To better understand self-perceived educational priorities among these oncology nurses, researchers conducted an online survey, inviting the 1300 members of the Cancer Nurses Society of Australia to participate.
The 15-item survey was completed by 125 nurses (9.7% response rate). Participants were primarily female and ranged in age from 18-60. Slightly more than one-third (38.4%) held a masters or doctorate degree.
Respondents were asked to identify their top 10 preferences for educational opportunities and rank their priorities based on personal value or importance. In total, 610 educational opportunities were identified and ranked.

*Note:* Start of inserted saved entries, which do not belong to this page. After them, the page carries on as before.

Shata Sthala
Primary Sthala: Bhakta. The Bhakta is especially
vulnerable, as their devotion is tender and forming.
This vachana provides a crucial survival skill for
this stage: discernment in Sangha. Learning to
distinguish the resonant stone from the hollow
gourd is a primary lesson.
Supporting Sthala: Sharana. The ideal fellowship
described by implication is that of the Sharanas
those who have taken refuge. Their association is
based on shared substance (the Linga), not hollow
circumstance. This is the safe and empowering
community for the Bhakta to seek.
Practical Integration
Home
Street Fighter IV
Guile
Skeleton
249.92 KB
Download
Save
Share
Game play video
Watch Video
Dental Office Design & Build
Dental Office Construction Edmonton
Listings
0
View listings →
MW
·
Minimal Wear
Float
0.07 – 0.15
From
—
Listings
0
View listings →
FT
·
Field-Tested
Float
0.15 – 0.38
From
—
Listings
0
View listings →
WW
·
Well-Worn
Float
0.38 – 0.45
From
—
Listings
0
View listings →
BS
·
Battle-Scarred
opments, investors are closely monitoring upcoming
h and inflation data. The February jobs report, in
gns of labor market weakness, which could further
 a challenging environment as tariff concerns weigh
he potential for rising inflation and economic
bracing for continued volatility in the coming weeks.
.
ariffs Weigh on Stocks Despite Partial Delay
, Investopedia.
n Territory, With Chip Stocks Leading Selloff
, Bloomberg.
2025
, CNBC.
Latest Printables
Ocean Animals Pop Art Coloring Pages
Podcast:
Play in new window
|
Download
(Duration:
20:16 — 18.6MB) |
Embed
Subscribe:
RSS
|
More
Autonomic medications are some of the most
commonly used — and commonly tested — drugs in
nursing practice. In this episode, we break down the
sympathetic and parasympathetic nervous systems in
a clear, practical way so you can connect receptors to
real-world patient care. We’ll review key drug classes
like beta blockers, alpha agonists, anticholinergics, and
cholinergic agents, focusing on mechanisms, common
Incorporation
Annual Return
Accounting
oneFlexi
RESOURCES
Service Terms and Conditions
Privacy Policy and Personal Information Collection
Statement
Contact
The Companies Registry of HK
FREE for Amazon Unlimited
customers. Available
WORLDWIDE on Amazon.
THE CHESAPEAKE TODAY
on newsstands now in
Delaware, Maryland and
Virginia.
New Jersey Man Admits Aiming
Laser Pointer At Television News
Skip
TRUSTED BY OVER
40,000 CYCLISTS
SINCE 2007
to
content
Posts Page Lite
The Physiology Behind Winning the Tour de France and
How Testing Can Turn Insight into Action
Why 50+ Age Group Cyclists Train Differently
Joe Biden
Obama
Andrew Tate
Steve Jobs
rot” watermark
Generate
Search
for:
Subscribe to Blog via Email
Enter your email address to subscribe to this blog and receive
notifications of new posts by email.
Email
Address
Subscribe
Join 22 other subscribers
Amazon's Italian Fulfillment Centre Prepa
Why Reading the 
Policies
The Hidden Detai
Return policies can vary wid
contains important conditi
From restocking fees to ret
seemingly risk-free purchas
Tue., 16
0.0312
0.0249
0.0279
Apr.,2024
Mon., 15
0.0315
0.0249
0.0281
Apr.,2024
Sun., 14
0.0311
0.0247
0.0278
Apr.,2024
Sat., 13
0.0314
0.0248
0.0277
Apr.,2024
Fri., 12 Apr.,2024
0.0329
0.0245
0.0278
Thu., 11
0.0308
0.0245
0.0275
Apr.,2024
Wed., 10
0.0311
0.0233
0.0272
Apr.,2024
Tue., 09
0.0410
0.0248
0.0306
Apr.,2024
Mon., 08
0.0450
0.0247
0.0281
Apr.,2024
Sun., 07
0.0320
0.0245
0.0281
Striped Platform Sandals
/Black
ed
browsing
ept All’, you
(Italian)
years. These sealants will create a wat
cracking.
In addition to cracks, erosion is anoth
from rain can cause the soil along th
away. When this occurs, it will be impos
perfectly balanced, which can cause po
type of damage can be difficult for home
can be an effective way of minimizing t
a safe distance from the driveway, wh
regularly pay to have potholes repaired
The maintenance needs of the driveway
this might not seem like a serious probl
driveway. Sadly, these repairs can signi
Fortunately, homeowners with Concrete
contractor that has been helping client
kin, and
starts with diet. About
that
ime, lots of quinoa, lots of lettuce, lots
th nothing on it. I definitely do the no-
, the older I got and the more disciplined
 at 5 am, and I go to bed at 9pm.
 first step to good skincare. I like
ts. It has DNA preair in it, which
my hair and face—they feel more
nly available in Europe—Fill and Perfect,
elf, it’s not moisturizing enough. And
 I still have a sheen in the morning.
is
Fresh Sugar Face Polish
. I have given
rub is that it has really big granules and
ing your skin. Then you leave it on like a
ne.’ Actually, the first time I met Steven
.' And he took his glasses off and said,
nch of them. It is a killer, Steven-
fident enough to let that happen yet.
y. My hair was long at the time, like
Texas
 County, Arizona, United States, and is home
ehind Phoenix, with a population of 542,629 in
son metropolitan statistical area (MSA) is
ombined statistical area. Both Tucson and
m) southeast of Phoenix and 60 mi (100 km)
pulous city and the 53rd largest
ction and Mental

The researchers grouped individual answers into 7 overarching categories;1) cancer biology, 2) treatments, 3) direct patient care, 4) age-specific cancer care, 5) leadership and research, and 6) law and ethics.
Study researchers commented that they were not surprised by the importance of cancer biology, which has historically been an education priority for cancer nurses. Researchers also specifically identified new treatments like immunotherapies, CAR T-cell therapy, and other novel therapies.
In addition to these overarching categories, clinical trials, including trial management and current trial information, were identified as important educational opportunities.
“As the number of people affected by cancer continue to rise, addressing the educational needs and priorities of oncology nurses has never been so important,” the researchers concluded. “This study has provided valuable insight into the self-perceived areas for continuing education among oncology nurses.”